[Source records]
*** Block opens ***

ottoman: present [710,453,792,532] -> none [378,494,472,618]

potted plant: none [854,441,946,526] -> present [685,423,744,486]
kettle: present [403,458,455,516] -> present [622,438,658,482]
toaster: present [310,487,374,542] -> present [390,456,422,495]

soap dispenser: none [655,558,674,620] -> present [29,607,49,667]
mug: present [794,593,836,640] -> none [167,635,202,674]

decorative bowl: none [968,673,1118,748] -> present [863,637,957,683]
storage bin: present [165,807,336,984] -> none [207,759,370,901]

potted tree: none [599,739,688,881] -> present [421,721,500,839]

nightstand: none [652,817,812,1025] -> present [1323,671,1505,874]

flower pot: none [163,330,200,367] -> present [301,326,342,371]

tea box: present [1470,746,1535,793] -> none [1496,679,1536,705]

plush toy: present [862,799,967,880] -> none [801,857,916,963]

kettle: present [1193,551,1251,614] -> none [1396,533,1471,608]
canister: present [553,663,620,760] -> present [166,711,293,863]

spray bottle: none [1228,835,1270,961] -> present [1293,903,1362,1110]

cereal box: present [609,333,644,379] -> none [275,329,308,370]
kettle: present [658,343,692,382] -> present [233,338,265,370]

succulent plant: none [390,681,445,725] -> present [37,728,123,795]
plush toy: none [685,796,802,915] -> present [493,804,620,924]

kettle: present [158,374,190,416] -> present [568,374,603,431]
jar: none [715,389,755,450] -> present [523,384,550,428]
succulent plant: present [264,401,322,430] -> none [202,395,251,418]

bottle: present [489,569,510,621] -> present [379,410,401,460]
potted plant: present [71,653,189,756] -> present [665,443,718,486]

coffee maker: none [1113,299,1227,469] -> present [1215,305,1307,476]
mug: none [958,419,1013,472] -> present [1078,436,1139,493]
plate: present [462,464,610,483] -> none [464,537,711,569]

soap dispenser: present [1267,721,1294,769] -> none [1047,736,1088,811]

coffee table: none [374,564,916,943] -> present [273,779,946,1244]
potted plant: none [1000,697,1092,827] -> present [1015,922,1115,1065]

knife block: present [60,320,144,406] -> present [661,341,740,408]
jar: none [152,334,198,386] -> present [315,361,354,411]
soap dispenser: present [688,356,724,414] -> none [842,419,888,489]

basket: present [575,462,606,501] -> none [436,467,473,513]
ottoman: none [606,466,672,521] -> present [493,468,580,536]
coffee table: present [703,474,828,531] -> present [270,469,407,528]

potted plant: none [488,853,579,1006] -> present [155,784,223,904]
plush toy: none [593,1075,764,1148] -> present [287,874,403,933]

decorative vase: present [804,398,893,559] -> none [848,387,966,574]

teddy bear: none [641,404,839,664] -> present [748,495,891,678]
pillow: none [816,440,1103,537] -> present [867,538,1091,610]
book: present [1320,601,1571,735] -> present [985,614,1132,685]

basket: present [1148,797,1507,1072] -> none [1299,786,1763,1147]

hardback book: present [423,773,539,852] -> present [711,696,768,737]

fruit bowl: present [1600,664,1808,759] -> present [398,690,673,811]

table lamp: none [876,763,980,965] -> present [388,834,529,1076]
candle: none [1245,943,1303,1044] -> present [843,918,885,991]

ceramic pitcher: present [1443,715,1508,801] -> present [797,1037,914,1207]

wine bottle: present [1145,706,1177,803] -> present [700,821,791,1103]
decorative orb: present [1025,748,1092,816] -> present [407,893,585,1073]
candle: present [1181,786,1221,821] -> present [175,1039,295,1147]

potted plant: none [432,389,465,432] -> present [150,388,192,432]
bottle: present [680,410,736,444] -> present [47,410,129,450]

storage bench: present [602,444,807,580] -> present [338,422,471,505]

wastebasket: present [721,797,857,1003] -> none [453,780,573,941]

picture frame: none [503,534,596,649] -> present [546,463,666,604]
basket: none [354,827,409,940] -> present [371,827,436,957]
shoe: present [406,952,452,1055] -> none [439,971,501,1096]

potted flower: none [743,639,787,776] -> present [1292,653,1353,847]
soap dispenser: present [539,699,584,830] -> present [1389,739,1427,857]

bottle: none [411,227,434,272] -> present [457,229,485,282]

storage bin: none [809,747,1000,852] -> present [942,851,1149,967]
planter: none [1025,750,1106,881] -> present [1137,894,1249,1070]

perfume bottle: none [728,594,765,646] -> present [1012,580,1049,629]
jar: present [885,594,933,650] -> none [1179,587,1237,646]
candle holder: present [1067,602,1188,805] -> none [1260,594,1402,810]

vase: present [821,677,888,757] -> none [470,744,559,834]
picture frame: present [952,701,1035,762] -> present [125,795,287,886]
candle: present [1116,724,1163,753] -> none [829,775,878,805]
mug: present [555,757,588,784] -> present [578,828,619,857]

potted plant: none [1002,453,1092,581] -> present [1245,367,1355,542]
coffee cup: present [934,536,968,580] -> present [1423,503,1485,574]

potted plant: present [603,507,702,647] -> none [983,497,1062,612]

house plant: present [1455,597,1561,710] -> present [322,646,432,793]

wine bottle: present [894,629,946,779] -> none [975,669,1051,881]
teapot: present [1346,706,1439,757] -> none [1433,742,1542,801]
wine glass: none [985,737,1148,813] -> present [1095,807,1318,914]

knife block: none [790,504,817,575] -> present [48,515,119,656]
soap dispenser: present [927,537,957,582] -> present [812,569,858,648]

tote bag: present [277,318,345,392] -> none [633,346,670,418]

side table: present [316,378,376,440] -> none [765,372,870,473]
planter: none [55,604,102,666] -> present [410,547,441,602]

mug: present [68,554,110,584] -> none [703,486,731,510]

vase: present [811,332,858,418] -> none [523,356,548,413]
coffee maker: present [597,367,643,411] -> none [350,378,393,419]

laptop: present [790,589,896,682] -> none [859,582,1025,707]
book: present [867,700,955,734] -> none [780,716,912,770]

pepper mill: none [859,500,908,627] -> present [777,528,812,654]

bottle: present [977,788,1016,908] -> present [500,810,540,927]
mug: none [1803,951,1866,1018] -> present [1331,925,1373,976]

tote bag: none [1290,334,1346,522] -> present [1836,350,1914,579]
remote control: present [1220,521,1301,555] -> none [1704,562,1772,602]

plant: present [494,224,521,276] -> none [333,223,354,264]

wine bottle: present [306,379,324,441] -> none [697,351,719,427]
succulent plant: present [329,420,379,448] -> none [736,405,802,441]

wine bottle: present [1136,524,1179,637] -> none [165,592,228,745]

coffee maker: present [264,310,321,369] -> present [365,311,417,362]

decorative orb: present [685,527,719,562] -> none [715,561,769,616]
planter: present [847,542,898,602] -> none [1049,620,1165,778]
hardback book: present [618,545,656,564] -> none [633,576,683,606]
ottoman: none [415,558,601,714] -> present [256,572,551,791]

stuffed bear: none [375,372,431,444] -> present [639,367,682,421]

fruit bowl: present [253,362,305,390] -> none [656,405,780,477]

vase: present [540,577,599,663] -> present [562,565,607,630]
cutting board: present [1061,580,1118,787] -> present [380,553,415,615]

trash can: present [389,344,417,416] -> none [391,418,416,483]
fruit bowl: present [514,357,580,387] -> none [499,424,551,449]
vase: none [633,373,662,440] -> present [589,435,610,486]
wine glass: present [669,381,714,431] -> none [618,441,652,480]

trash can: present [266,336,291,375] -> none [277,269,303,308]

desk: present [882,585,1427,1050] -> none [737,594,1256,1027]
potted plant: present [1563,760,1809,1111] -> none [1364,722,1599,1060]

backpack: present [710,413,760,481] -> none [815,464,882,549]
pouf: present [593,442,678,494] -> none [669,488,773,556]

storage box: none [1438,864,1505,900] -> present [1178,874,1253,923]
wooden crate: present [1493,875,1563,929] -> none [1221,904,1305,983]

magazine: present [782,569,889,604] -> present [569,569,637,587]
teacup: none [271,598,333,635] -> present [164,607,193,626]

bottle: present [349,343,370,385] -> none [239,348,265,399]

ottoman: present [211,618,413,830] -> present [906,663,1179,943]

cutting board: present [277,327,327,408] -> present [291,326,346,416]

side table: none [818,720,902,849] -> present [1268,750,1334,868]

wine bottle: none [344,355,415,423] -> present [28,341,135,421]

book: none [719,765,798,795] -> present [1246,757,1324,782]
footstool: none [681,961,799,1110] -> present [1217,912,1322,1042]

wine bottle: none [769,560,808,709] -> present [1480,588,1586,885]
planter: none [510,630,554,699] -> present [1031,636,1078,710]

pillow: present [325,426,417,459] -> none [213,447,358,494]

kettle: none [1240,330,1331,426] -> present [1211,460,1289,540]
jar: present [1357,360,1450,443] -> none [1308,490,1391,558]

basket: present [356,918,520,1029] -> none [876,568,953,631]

*** Block closes ***

### Work order
With "frame" as the word to match, copy each line of the records that has it.

### Exercise output
picture frame: none [503,534,596,649] -> present [546,463,666,604]
picture frame: present [952,701,1035,762] -> present [125,795,287,886]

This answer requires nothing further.